Sunday, November 22, 2009

Bad Starts & Second Chances

My husband grew up in the hippie years. He married the first time in high school, and you know why.

They went to college on his dad’s money, but that marriage fell apart. His ex-wife straightened herself out and went back home with their child. She eventually married a very nice man and lived in her old neighborhood.

It took my husband longer to grow up. Dad's money abruptly dried up. So he worked in a convenience store, a grocery, drove a delivery truck, other jobs. One year he was fired from three different jobs. He said it got his attention, at last. And he started up a road, past the things he hadn’t handled well.

He could tell me that he’d been clueless as a father, but he was too ashamed to tell me that he didn’t pay child support for a number of years. He told me everything else around it, though, so it wasn’t hard to figure out.

When I met him, he was working on a Master’s degree and then getting a Psych Associate’s license. He’d made many mistakes, so he wasn’t horrified by people who’d made mistakes. He also had a streak of sensible a mile wide. He was a good counselor.

Starting before we dated, he took off for a month every summer to go camping with his son. They did it every year, and it was not conflict-free, but they managed to joke that out and be happy. They had a deal: one night, my husband picked the camp site. The next night, his son would. My husband always wanted to go to nature preserves or state parks. His son wanted to go to commercial camp grounds that had soda machines and pretty girls. But a deal was a deal. They stuck with it.

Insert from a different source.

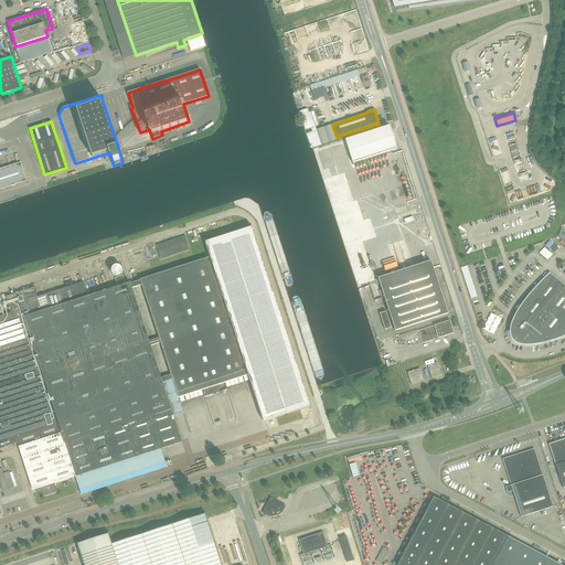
[(397,149),(390,126),(345,140),(353,163),(397,149)]
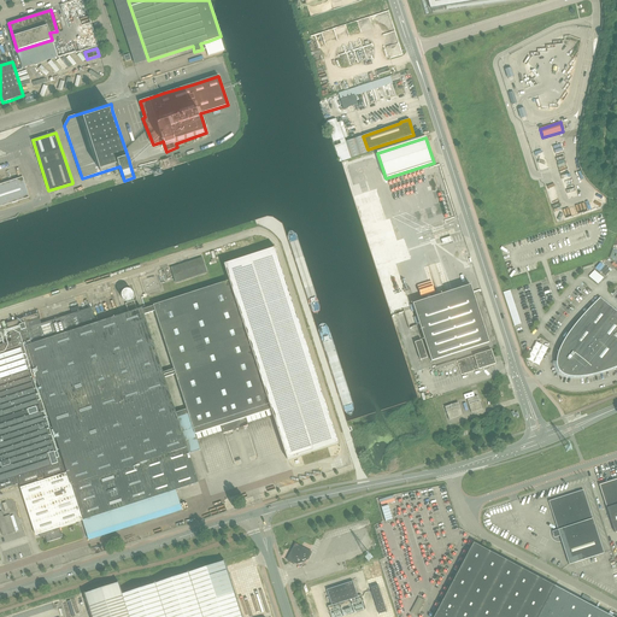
[(0,206),(30,198),(30,197),(23,177),(0,183),(0,206)]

Eventually his psych work didn’t give him the chance to help people as much as he wanted, and he went to medical school, an older-than-average student. It was like watching a rocket get rocket fuel. It gave him everything he needed to pursue his calling. That was a ten-year journey.

In the middle of medical school, the mother who had raised a good son got lost letting him grow up. She couldn’t let him go, to make his own mistakes. And he started making even worse ones, to pay her back and assert his independence. Finally he lost his driver’s license. That meant no job, no effort, no relief for either one. No independence.

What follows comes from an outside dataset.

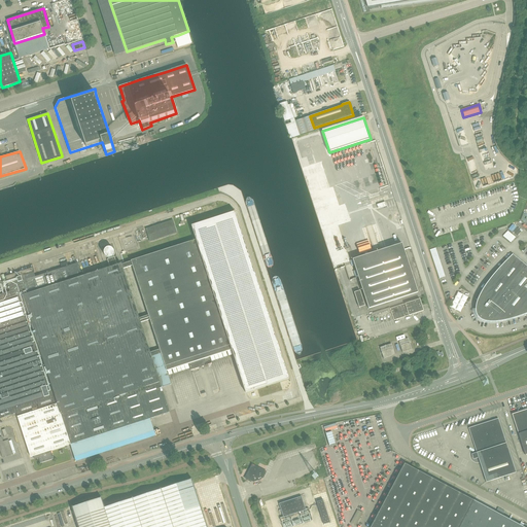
[(320,191),(325,210),(338,207),(331,186),(323,188),(323,191),(320,191)]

We took over then. My husband didn't waste any time on blame for past actions. He said life was doing that, and his job was to point out opportunities. That's not to say there wasn't direction, anger, sarcasm:

 "I would think, seeing how you've been booted out of one home, that gratitude would propel you, almost Against Your Will, to the sink to wash those dishes."  They laughed. Dishes were washed.

So his son learned to save, cook, do laundry, apply for jobs. Within months, he got work, moved out and supported himself. He rode a bicycle my husband bought used and they fixed up, until his driver’s license could be re-issued.  He had no phone. He couldn't afford it. But he was happy, independent. He made friends.

All my stepson needed was that finishing experience. He went back to college for a little while. Married a nice lady and got a steady job, a promotion, a house, and a cat bigger than most dogs. He later gave his sister a similar safe haven for the false starts.

Your high school counselor and your television tell you it goes one way, in one order. But life goes in all kinds of order and can still have a good result. It’s real life, still successful, maybe more so.

My stepson and my husband both found the life they wanted.

But that must have been hard to imagine, in the year my future husband lost three jobs, all of them for laziness, when he had a child to support.